Первые годы после появления на рынке искусственный интеллект (ИИ) представлялся чем-то магическим: машины начали писать за человека тексты, создавать программы, рисовать картинки и даже пробовали "решать" этические вопросы. Однако постепенно эйфория сменилась разочарованием: вместо обещанного чуда мы получили набор сырых инструментов, которые на длинной дистанции все чаще ошибаются и требуют постоянного контроля со стороны человека.
Наглядным примером стала дискуссия вокруг промпт-инжиниринга. Глава Сбербанка Герман Греф в недавнем интервью рассказал, что качество работы нейросети можно "улучшить", если обращаться к ней как к человеку и использовать вполне биологические стимулы: например, пообещать миллиард долларов в качестве поощрения "на лечение матери" или пригрозить расстрелом (что, кстати, не работает с момента выхода модели ChatGPT 4.0).
В то же время в СМИ все чаще появляются вызывающие тревогу материалы о том, как подростки и психически неустойчивые люди после долгого общения с чат-ботом окончательно теряют связь с реальностью и кончают жизнь самоубийством. Одним из последних событий стал иск к генеральному директору OpenAI Сэму Альтману от родителей американского 16-летнего подростка, покончившего жизнь самоубийством после того, как ChatGPT подробно описал ему способы суицида.
Таким образом, вновь встает вопрос: кто несет ответственность за поведение “умных” машин и должны ли мы регулировать общение с чат-ботами?
Не оправдались и корпоративные мечты о тотальной автоматизации рабочих процессов. Компании, которые год назад громко рапортовали о замене людей на нейросети, теперь массово нанимают специалистов по перепроверке сделанной ИИ работы: художники исправляют несуразные иллюстрации, писатели переписывают сухие и пустые машинные тексты, а программисты латают баги в написанном ИИ коде.

• **Выполните задания**:
(a) Кого, согласно тексту об искусственном интеллекте, компании теперь массово нанимают?
(b) Продолжите текст об искусственном интеллекте, начав сразу после его последнего предложения.

• **Исходные данные**:
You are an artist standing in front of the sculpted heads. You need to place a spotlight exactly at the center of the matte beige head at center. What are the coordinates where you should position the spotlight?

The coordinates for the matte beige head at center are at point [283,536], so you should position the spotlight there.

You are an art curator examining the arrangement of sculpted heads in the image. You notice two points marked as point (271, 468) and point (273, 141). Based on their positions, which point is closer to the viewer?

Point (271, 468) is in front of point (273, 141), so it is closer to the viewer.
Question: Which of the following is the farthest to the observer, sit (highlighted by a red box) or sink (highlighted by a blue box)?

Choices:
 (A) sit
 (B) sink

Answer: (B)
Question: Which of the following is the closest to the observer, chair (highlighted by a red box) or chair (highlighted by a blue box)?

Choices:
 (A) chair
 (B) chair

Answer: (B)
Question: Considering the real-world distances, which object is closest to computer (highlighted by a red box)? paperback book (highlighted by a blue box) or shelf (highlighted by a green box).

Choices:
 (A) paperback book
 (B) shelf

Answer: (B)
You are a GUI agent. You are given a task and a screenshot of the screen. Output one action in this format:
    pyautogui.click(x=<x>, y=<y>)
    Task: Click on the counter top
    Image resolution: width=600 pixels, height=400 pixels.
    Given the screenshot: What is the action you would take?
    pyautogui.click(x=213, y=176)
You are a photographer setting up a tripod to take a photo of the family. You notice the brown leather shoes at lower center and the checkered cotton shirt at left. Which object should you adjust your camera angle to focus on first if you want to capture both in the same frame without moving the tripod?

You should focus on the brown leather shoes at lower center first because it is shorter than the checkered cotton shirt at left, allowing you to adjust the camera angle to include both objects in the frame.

• **Ответы к заданиям**:
(a) Специалистов по перепроверке сделанной ИИ работы.

(b)
В частности, в Австралии один из крупнейших банков уволил десятки сотрудников поддержки и внедрил голосового ИИ бота. Результат оказался плачевным: ИИ не оправдал надежды, нагрузка на оставшихся работников возросла, а руководство вынуждено было извиниться и нанять сотрудников обратно.
При этом парадокс ситуации заключается в том, что исправлять ошибки ИИ чаще всего обходится дороже и дольше, чем сразу поручить работу профессионалу.
Не менее наглядно проявляются сбои ИИ в медиа: все чаще выпускающие редакторы, прибегают к помощи нейросетевых инструментов, однако современные модели ИИ склонны "галлюцинировать" и придумывать факты, цитаты и даже персонажей, опираясь на разрозненные куски датасета. Как следствие — сгенерированный нейрослоп, заменяющий "человеческие" тексты, не выдерживает никакой критики.
Наконец, провалился и эксперимент по внедрению нейросетевых технологий в образовательный процесс. Недавно в Пермском государственном университете составление расписания доверили системе на базе ИИ — в результате студенты и преподаватели получили "окна" между парами по 10-12 часов, лекции по субботам в 20:25 и лабораторные занятия в необорудованных аудиториях. После шквала жалоб ректор признал первый опыт "не вполне удачным" и распорядился переписать расписание вручную.
Все эти истории складываются в цельную картину: генеративные модели — полезный инструмент, способный ускорять рутинные процессы и помогать в поиске идей, но они не заменяют специалистов и не снимают с человека ответственности за результат.
Романтизация ИИ, мечты о цифровой сингулярности и скорой замене человека алгоритмами на поверку оказались столь же наивными и тщетными, как и технофобия, предрекающая неминуемую катастрофу человечества в случае внедрения ИИ в повседневную жизнь. Обе позиции мешают трезвому диалогу о реальных возможностях и ограничениях передовых технологий XXI века.
Задача ближайших лет — выработать прагматичное отношение к ИИ как важному вспомогательному инструменту, применение которого должно быть четко регламентировано. Лишь такое отношение — без придыхания и истерик — позволит встроить технологии в жизнь так, чтобы они работали во благо всего человечества.